___ Provided material

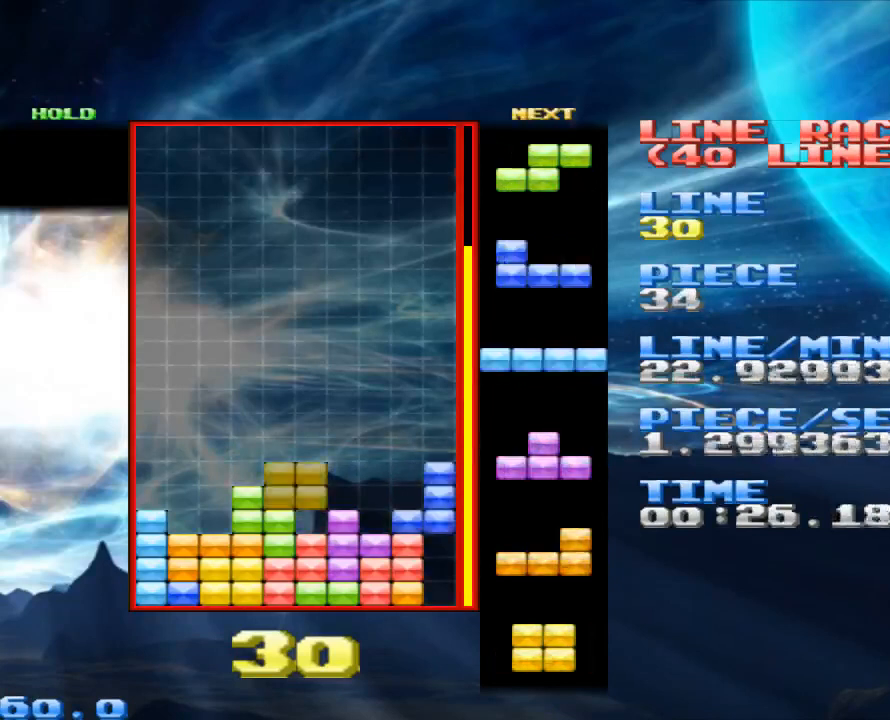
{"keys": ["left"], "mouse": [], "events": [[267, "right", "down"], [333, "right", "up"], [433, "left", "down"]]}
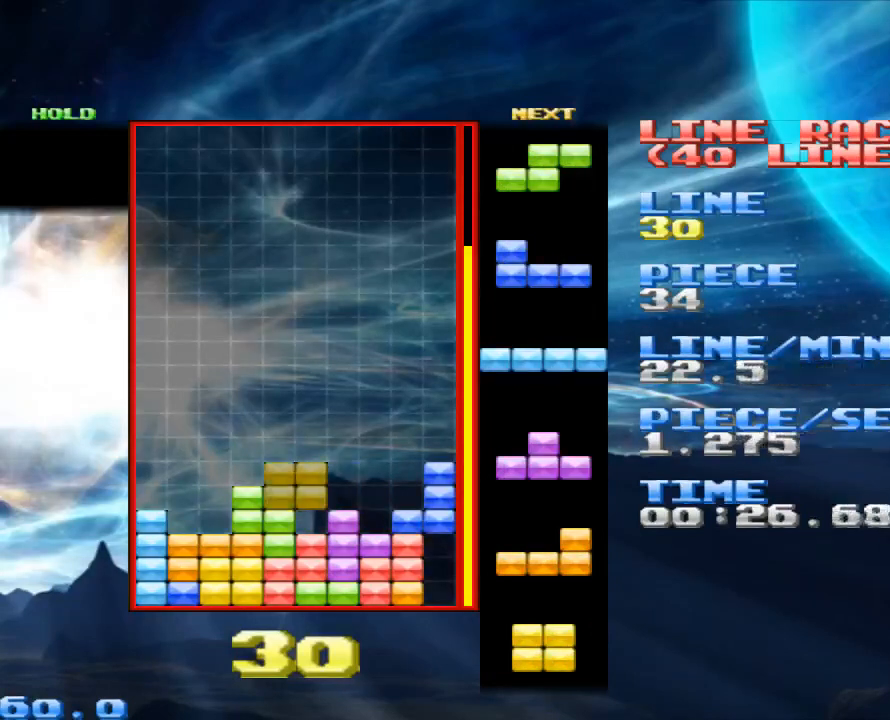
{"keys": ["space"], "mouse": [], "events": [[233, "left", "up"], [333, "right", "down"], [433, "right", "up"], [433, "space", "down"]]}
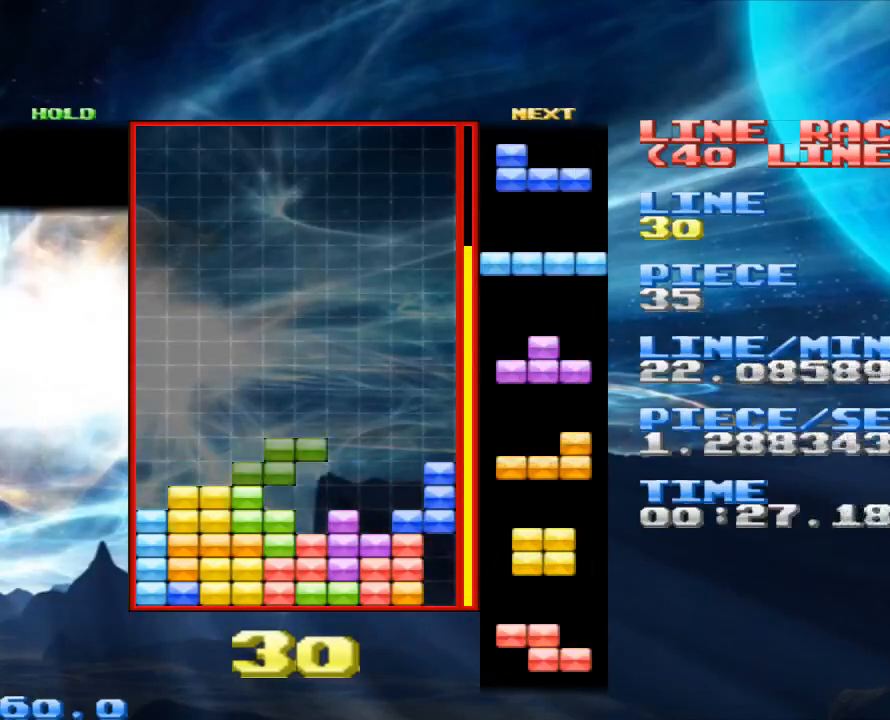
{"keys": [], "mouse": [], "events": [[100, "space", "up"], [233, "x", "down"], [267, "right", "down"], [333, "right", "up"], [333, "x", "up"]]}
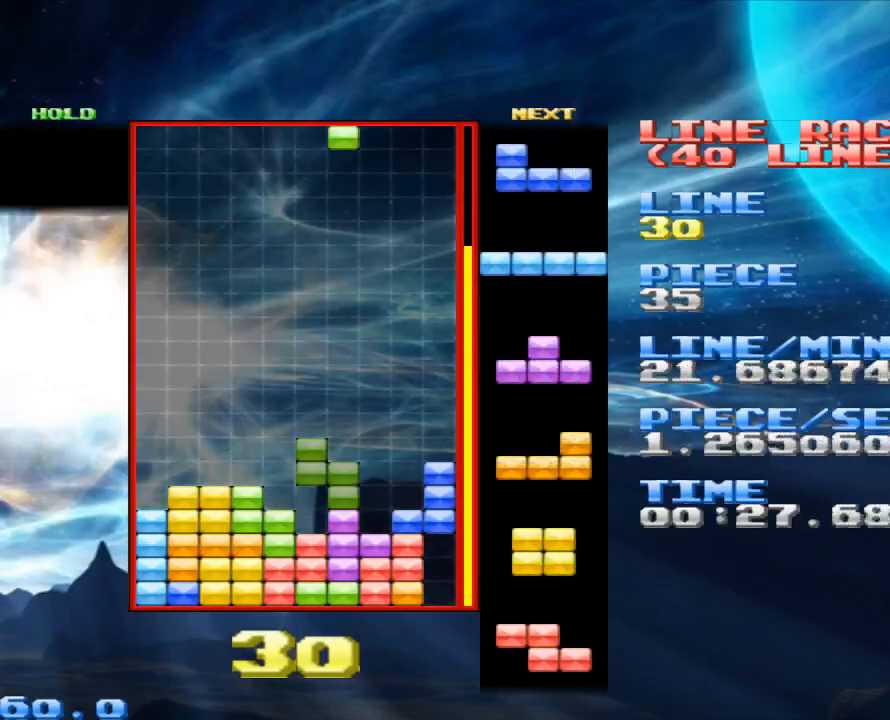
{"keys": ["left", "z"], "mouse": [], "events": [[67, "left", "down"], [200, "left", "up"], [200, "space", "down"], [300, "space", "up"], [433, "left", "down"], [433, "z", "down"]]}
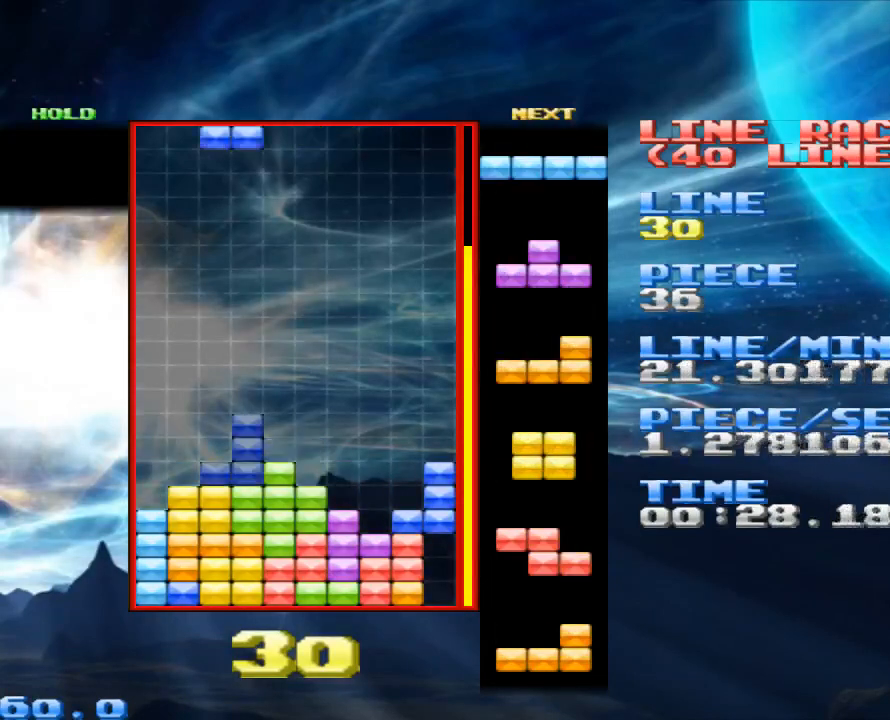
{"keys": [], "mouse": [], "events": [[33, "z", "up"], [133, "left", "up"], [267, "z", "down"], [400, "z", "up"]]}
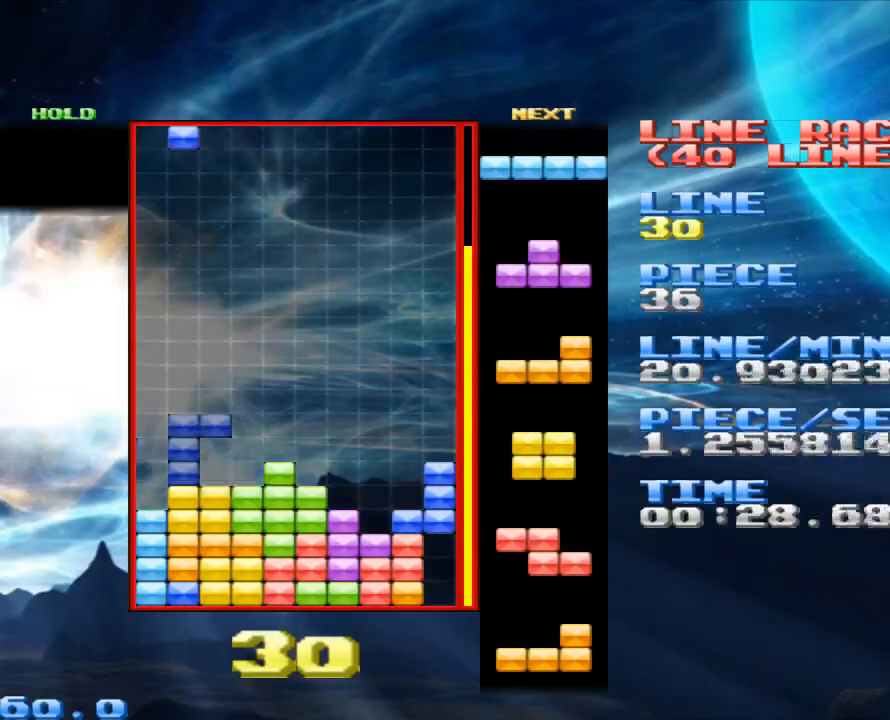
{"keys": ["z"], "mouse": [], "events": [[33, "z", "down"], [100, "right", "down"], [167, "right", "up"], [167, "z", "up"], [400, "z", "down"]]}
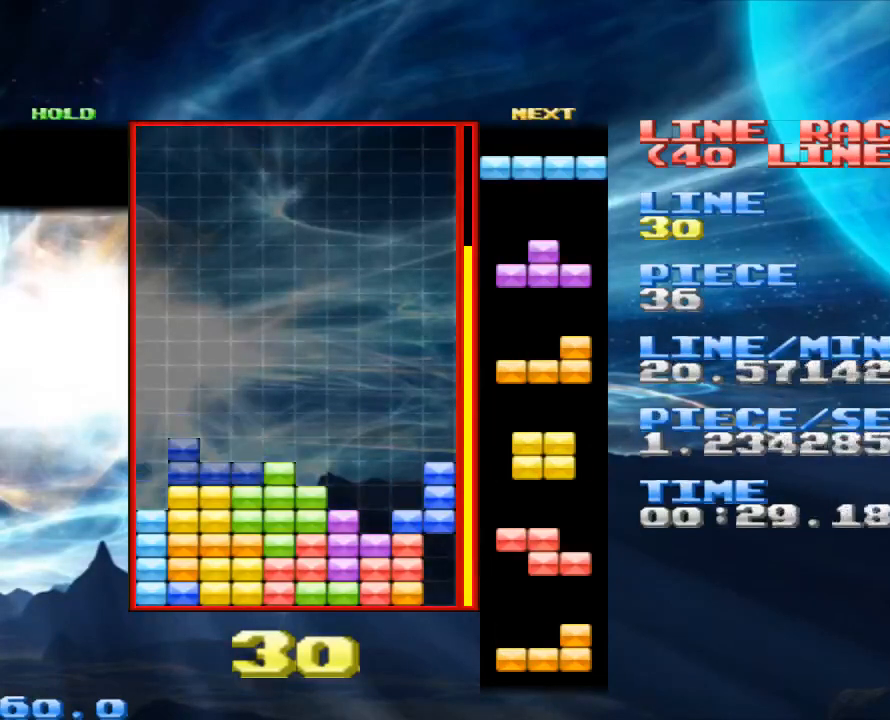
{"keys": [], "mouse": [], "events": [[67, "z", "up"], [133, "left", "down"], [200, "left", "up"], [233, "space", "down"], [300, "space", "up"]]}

______

Would you please repeat the entries above verbatim, excluding each picture?

Task solution:
{"keys": ["left"], "mouse": [], "events": [[267, "right", "down"], [333, "right", "up"], [433, "left", "down"]]}
{"keys": ["space"], "mouse": [], "events": [[233, "left", "up"], [333, "right", "down"], [433, "right", "up"], [433, "space", "down"]]}
{"keys": [], "mouse": [], "events": [[100, "space", "up"], [233, "x", "down"], [267, "right", "down"], [333, "right", "up"], [333, "x", "up"]]}
{"keys": ["left", "z"], "mouse": [], "events": [[67, "left", "down"], [200, "left", "up"], [200, "space", "down"], [300, "space", "up"], [433, "left", "down"], [433, "z", "down"]]}
{"keys": [], "mouse": [], "events": [[33, "z", "up"], [133, "left", "up"], [267, "z", "down"], [400, "z", "up"]]}
{"keys": ["z"], "mouse": [], "events": [[33, "z", "down"], [100, "right", "down"], [167, "right", "up"], [167, "z", "up"], [400, "z", "down"]]}
{"keys": [], "mouse": [], "events": [[67, "z", "up"], [133, "left", "down"], [200, "left", "up"], [233, "space", "down"], [300, "space", "up"]]}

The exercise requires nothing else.